■ **SOURCE TEXT**
So I guess maybe it's actually okay, it's just split oddly but the total disk usage in OVH Object Storage might be totally fine. I'll have to wait a few days and then I'll maybe try to cleanup backups and see if it correctly trims the cloudronbackups+segments container.
What's odd to me is just the discrepancy in the sizing between the containers, but I guess the total is still accurate so it must be fine. For example, if everything is truly in the original cloudronbackups folder as it appears to be if you run through the folder listings then the total should be FAR higher than the 6.74 GB it reports, but I suspect this is because it's simply linking to the cloudronbackups+segments container for the rest of the larger files which is why the total still appears correctly between them even if it doesn't quite match the individual sizes when looking at the files in the cloudronbackups container alone.
So I guess moral of the story... the +segments container seems to be required, and should not be deleted, otherwise restoring from it wouldn't work.
Hopefully that kind of makes sense.
-
Hi @girish - I think there may be an issue here that Cloudron's scripts will need to account for.
I ran a test with leaving 4 days of backups in OVH Object Storage, and then later changed the retention period to 2 days and ran the cleanup process to ensure the +segments container was also being trimmed properly. What I found is that data was deleted from the main container but not the segments container associated with it. I suspect this is incorrect behaviour as I'd have expected the total GB used between the two containers to be approximately half going from 4 days to 2 days, and that was the case for the main container but the segments container was virtually untouched.

■ **REQUIRED TASKS**
A. Answer these questions from the forum post about Cloudron backups in OVH Object Storage:
(i) What total size does the original cloudronbackups container report?
(ii) To what number of days was the retention period changed, and from what?
(iii) After cleanup, which container was virtually untouched?
B. Continue the forum post about Cloudron backups in OVH Object Storage, starting after its final sentence.

[Saved data entries]
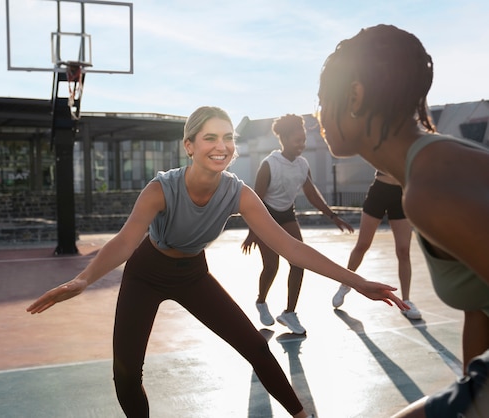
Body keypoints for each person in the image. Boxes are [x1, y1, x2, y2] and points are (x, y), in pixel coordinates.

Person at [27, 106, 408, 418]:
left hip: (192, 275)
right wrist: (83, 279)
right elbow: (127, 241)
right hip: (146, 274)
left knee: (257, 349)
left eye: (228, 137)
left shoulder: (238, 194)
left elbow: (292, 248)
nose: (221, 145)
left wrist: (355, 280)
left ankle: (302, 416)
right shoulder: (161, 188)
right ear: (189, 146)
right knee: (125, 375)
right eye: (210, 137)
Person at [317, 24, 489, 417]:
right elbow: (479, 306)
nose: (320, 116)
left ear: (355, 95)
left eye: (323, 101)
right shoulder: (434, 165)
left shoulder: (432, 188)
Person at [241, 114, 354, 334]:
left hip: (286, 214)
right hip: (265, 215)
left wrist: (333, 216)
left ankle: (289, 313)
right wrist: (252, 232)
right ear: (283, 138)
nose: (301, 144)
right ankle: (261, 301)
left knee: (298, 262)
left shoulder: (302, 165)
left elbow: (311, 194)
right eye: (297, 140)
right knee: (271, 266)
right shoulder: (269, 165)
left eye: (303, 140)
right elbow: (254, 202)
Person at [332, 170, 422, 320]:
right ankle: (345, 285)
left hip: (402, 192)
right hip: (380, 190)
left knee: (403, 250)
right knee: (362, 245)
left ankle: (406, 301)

--

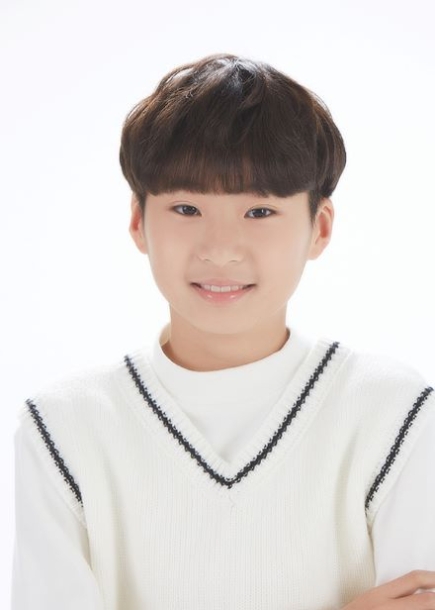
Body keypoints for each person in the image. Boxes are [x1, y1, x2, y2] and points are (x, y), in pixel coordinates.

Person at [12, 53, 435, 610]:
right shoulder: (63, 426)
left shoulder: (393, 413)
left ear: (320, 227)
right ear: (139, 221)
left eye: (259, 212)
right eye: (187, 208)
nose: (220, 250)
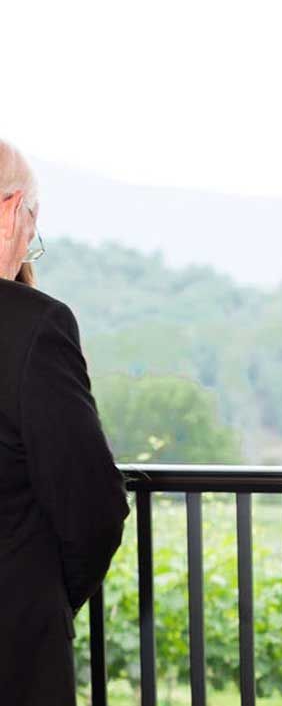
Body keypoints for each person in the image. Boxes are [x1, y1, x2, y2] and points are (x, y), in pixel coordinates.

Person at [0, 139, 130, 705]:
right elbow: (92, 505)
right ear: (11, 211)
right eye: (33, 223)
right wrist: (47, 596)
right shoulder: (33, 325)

■ **ANSWERS FOR THIS EXERCISE**
A.
(i) 6.74 GB
(ii) It was changed to 2 days, from 4 days.
(iii) The segments container was virtually untouched.

B.
Before cleanup:
cloudronbackups = 432 objects (54.20 GB)
cloudronbackups+segments = 598 objects (585.97 GB)After cleanup:
cloudronbackups = 204 (22.32 GB)
cloudronbackups+segments = 598 (585.97 GB)Notice the cloudronbackups container is approximately half the amount as expected, but the cloudronbackups+segments container is untouched. When I look at the listing of folders in the segments container, I see old references still there too:
What I see in all the older folders is just one file by the way... the mail file. So maybe since that all changed in 7.x that maybe is an issue and not so much an OVH one? Could it be that it's just not deleting the mail backups regardless of storage type?
-
-
Resurrecting an old thread but @samir hit this as well recently. The object storage is growing in size dramatically.
I suspect it is https://bugs.launchpad.net/swift/+bug/1813202 . Basically, multipart storage is not cleaned up properly on overwrite/delete. I find that a bit shocking, this incorrectly bills customers, if it's true.